Elle y trouva Akidan et Odiédine ; le premier apportait à Yara les vêtements chauds dont il aurait besoin pendant le voyage, le second venait lui assurer qu’il y arriverait. La perspective du départ enthousiasmait Akidan. Sutty fut émue de voir le beau jeune homme rayonnant parler avec gentillesse à Yara.

— Ne vous en faites pas, yoz, disait-il, le chemin est facile, et notre groupe solide. On aura atteint les contreforts en une semaine.

— Merci, dit Yara, impassible.

Il avait de nouveau le visage fermé.

— Tobadan Siez sera là, dit Odiédine.

Yara acquiesça.

— Merci, répéta-t-il.

Kiéri arrivait, porteuse d’un poncho isolant qu’Akidan avait oublié, et elle se fraya un passage dans la petite tente avec son fardeau. Il y avait trop de monde dans cet espace restreint. Sutty s’agenouilla à l’entrée pour poser sa main sur celle de Yara. Jamais elle ne l’avait ne fût-ce qu’effleuré auparavant.

— Yara, merci de m’avoir parlé comme vous l’avez fait.

Elle se sentait timide, pressée par le temps.

— Et merci de m’avoir laissée vous parler. J’espère que vous… j’espère que tout ira bien. Au revoir.

Il leva les yeux vers elle, hocha brièvement la tête, et se détourna.

Nerveuse et soulagée à la fois, elle regagna sa tente.

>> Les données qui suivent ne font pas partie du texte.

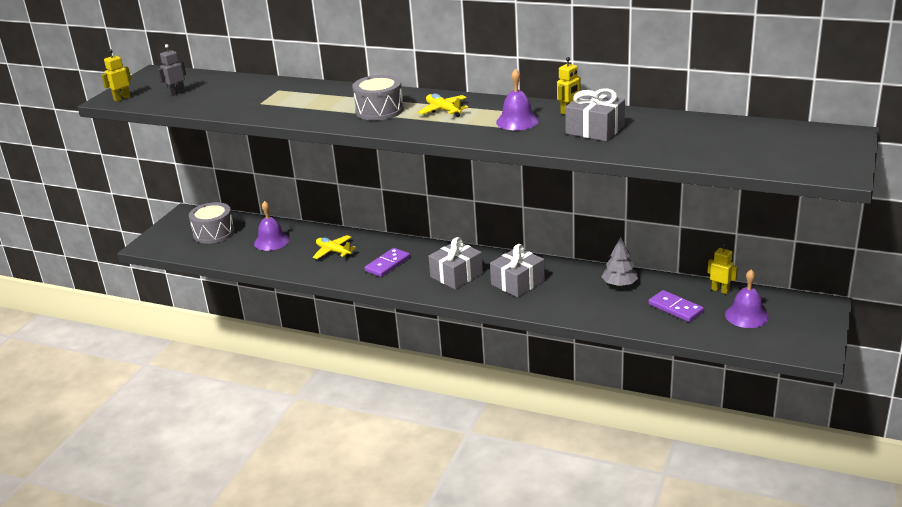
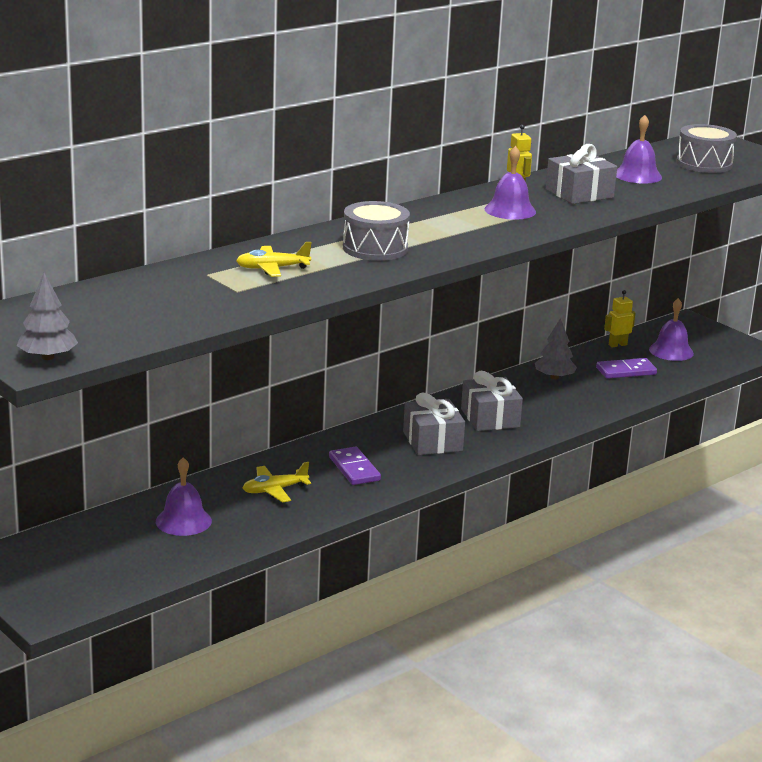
camera: 65 degrees left, 5 degrees down
(122, 98) = (48, 357): yellow robot -> grey tree
(176, 93) = (98, 324): grey robot -> none
(214, 233) = (91, 554): grey drum -> grey drum (704, 164)
(443, 110) = (427, 226): yellow plane -> yellow plane (272, 268)
(680, 135) = (637, 175): none -> purple bell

Celle-ci était en désordre : Kiéri avait étalé ses affaires partout afin de préparer ses bagages plus tard. Sutty aspirait à retrouver Odiédine comme compagnon de tente, aspirait à l’ordre, au silence, à la chasteté.

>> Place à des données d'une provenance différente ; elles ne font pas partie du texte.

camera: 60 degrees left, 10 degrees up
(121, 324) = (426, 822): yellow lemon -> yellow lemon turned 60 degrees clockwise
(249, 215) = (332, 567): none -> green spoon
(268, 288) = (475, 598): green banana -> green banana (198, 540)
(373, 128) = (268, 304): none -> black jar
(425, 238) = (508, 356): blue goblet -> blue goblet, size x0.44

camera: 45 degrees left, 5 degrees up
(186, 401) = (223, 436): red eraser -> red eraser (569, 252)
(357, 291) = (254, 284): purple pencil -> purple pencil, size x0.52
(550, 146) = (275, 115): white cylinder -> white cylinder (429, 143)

Elle était épuisée, après avoir passé toute la journée à travailler sur le catalogue avec les programmes akiens, aussi lents que peu pratiques. Résolue à se lever tôt pour saluer ses amis sur le départ, elle se coucha et s’endormit aussitôt. C’est à peine si le retour de Kiéri, venue faire ses bagages, troubla son sommeil. Il lui sembla qu’il ne s’était passé que cinq minutes quand la lampe se ralluma et que Kiéri se leva, s’habilla, s’en alla. Sutty s’extirpa de son sac de couchage.

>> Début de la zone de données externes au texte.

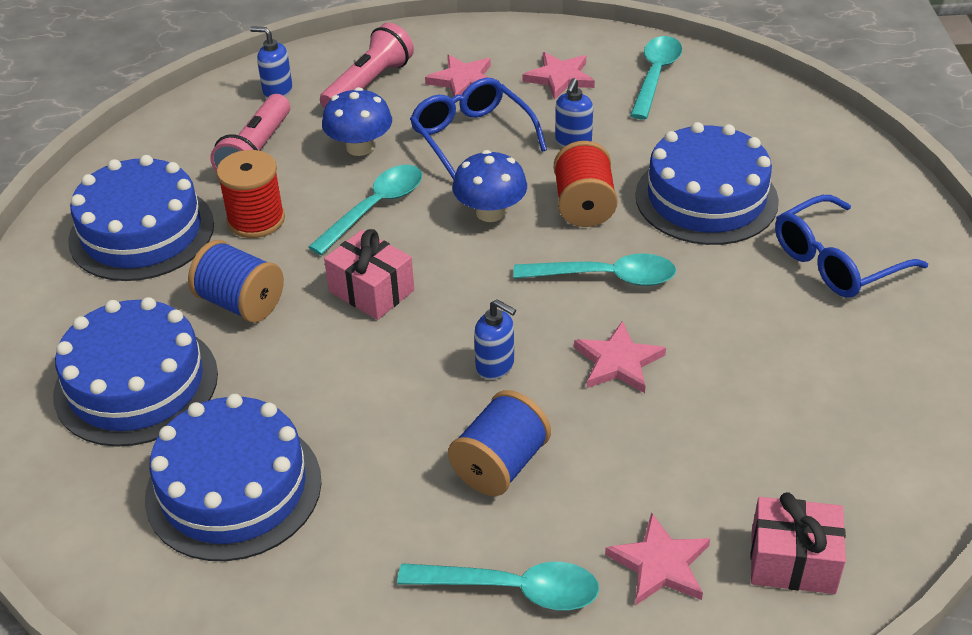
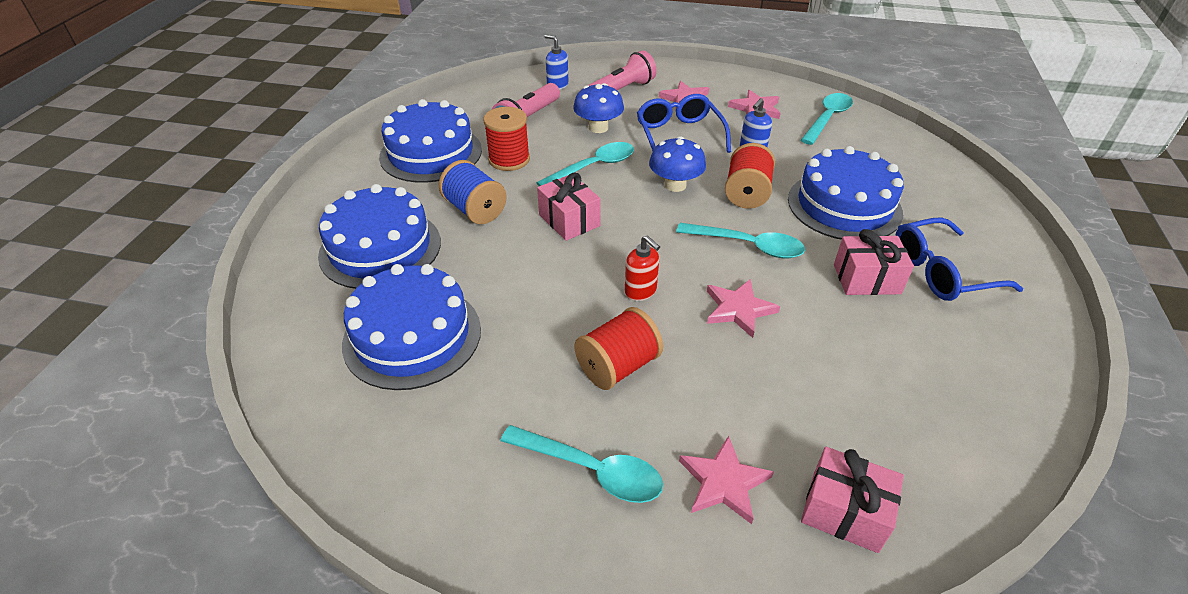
camera: 15 degrees right, 0 degrees up
(495, 366) = (641, 291): blue soap dispenser -> red soap dispenser
(500, 465) = (618, 366): blue spool -> red spool
(754, 290) = (866, 279): none -> pink gift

— Je viens prendre le petit déjeuner avec toi, dit-elle.

Mais lorsqu’elle arriva à la cuisine, au lieu du groupe affairé à manger le repas chaud destiné à leur offrir l’énergie nécessaire au départ, elle ne trouva que Long, de corvée ce matin-là.

— Où sont-ils passés, Long ? demanda-t-elle, inquiète. Ils ne sont pas déjà partis, si ?

— Non.

— Il y a un problème ?

— Je crois, oui, yoz Sutty.

Il paraissait bouleversé. D’un coup de menton, il lui indiqua les grottes qui ouvraient sur l’extérieur. Elle se dirigeait vers le boyau d’accès quand elle croisa Odiédine.

— Que se passe-t-il ?

— Oh, Sutty…

Il esquissa un geste de désespoir.

— Qu’est-ce qui ne va pas ?

— Yara.

— Quoi ?

— Venez.

Elle le suivit dans la Grotte de l’Arbre. Il dépassa la tente de Yara. Il y avait beaucoup de gens autour, mais elle ne le vit pas, lui. Odiédine traversa à grands pas la petite salle au sol accidenté et longea à la même allure le corridor qui menait dehors par l’arche sous laquelle il fallait passer à quatre pattes.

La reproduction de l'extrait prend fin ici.